• **USING THE INFORMATION**:
[1] Please copy the passage on Sanfotsi word for word, beginning at the words "According to Chinese" and stopping after the words "was more vast.".
[2] Answer these questions from the passage on Sanfotsi:
(a) In what year did George Cœdès reach his conclusion about the Chinese names?
(b) According to the Hsin-Tang-shu, in what year did the envoy of Shih-li-fo-shih first come?
(c) What does "San" mean in Chinese?
[3] Write the next part of the passage on Sanfotsi, picking up after its final sentence.

• **EXCERPT TO READ**:
☆ ☆ ☆ ☆

Sanfotsi (), also written as Sanfoqi, was a trading polity in Southeast Asia mentioned in Chinese sources dated from the Song dynasty circa 12th century. In 1918, George Cœdès concluded that Chinese forms of San-fo-ts'i (Sanfoqi), Fo-ts'i (Foqi), Fo-che (Foshi), Che-li-fo-che (Shilifoshi), which correspond to Arabic Sribuza and can be reconstructed as Śribhoja, are names referring to the Srivijaya empire, located in Palembang, South Sumatra, in present-day Indonesia.

Others argued that Sanfotsi is more likely a transliteration of Suvarnabhumi, which may refer to Suvarnadvipa or Sumatra.

According to Chinese sources, Sanfotsi was an empire that controlled many territories in the strait of Malacca, eastern Sumatra and the Malay Peninsula. It was purportedly a large thalassocracy ruled by a high-king exercising sovereignty over several states that were dependencies of Sanfotsi. Although some considered Sanfotsi to refer to Palembang proper, recent scholars say its territorial extent was more vast.

Accounts
Sanfotsi as a state is recorded in many accounts, the majority of which are from Chinese sources such as the Chinese annals Chu-fan-chi written by Chau Ju-kua, and Ling-wai tai-ta by Chou K'u-fei (). Excerpts here translated by Hirth and Rockhill:

Hsin-Tang-shu
This Tang dynasty chronicle Hsin-Tang-shu mentioned that the envoy of Mo-lo-yu (Melayu Kingdom) came to Chinese court in 644–645. While the envoy of Shih-li-fo-shih (Srivijaya) came for the first time in 670.

Chu-fan-chi

Ling-wai-tai-ta

Interpretations
The established theory has concluded that Sanfotsi is identical to Srivijaya. Srivijaya was written in older Chinese sources as Shi-li-fo-shi (室利佛逝, also shortened as fo-shi) which is an approximate phonetic rendering, but changed to San-fo-qi at the end of the Tang dynasty. San means "three" in Chinese, therefore the term can be read as "the three vijayas"; this has been suggested as Chinese recognition that it was not a centralized empire at some time in its history.

☆ ☆ ☆ ☆

• **DATASET CONTENT**:
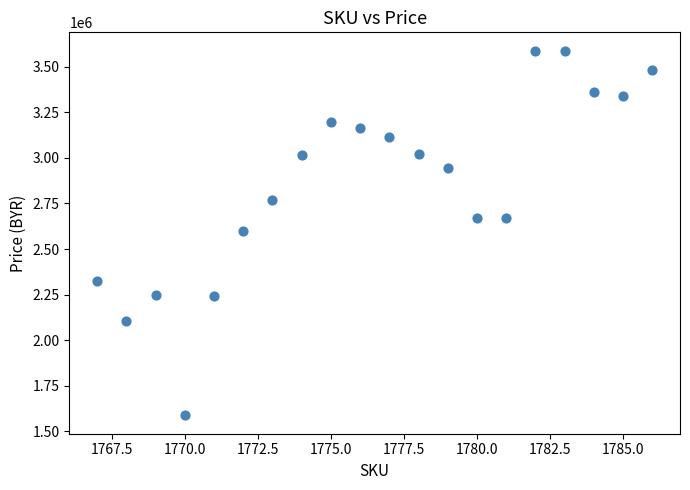

What is the range of X values (max minus min)?

19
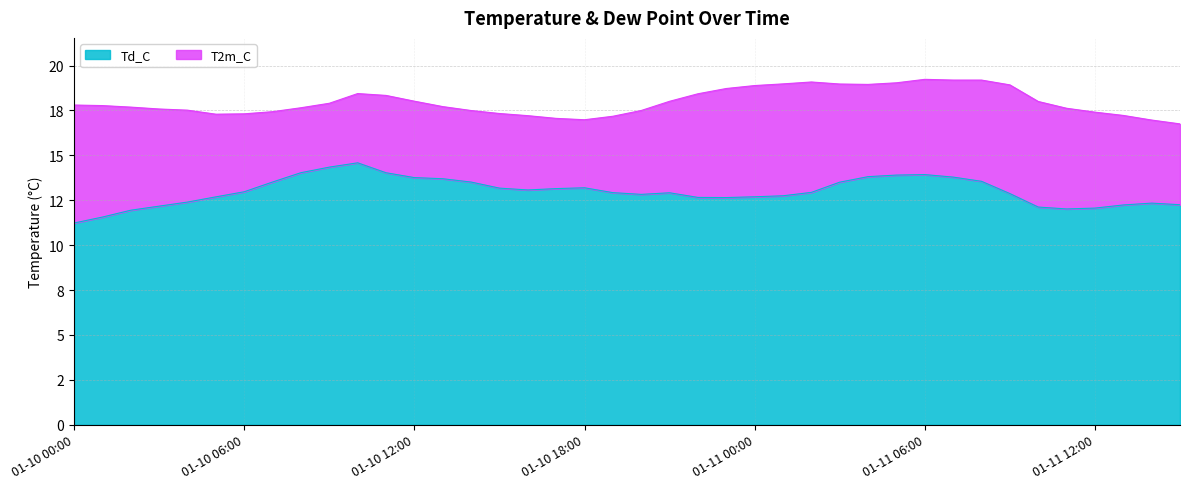

What is the label of the 2nd point from the left?

2025-01-10 01:00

☆ ☆ ☆ ☆

• **TASK ANSWERS**:
[1]
According to Chinese sources, Sanfotsi was an empire that controlled many territories in the strait of Malacca, eastern Sumatra and the Malay Peninsula. It was purportedly a large thalassocracy ruled by a high-king exercising sovereignty over several states that were dependencies of Sanfotsi. Although some considered Sanfotsi to refer to Palembang proper, recent scholars say its territorial extent was more vast.

[2]
(a) 1918
(b) 670
(c) "Three"

[3]
Ling-wai-tai-ta mentioned that in the years of 1079, 1082, and 1088 the country of Chan-pi (Jambi) located in Sanfotsi sent envoys to China. In the 12th century, Shi-li-fo-shi (Srivijaya) only twice sending envoys to China; 1156 and 1178. The equation of Shi-li-fo-shi (Srivijaya or Palembang) with Sanfotsi is quite problematic, since Chu-fan-chi mentioned that Palembang was one of the vassal states that belongs to Sanfotsi. While on the other hand Jambi or Malayu was not mentioned as Sanfotsi's vassal. This could mean that at that time Sanfotsi was centered in Jambi or Malayu, not in Palembang. Sanfotsi is more likely a transliteration of Suvarnabhumi, which rever to Suvarnadvipa or Sumatra. Thus the kingdom was Suvarnabhumi (Sanfotsi or Sumatra) while the capital was shifted between Palembang (Shi-li-fo-shi or Srivijaya) and Jambi (Chan-pi or Mo-lo-yu).

However, other historians tried to locate it somewhere else. Filipino historian Paul Kekai Manansala suggested that Sanfoqi refers to it was a Prehispanic Philippine state name Sambali. He argued that the accounts suggests that Sanfotsi was located to the south of China, and was, in fact, due south of the port of Ts'uan-chou. Since the Philippines is the only area exactly and directly due south of the port of Ts'uan-chou and has several place names such as Lingmayon (Lingayen) and Poni (Panai) that may fit some of the place names in the account, it therefore may fit the description.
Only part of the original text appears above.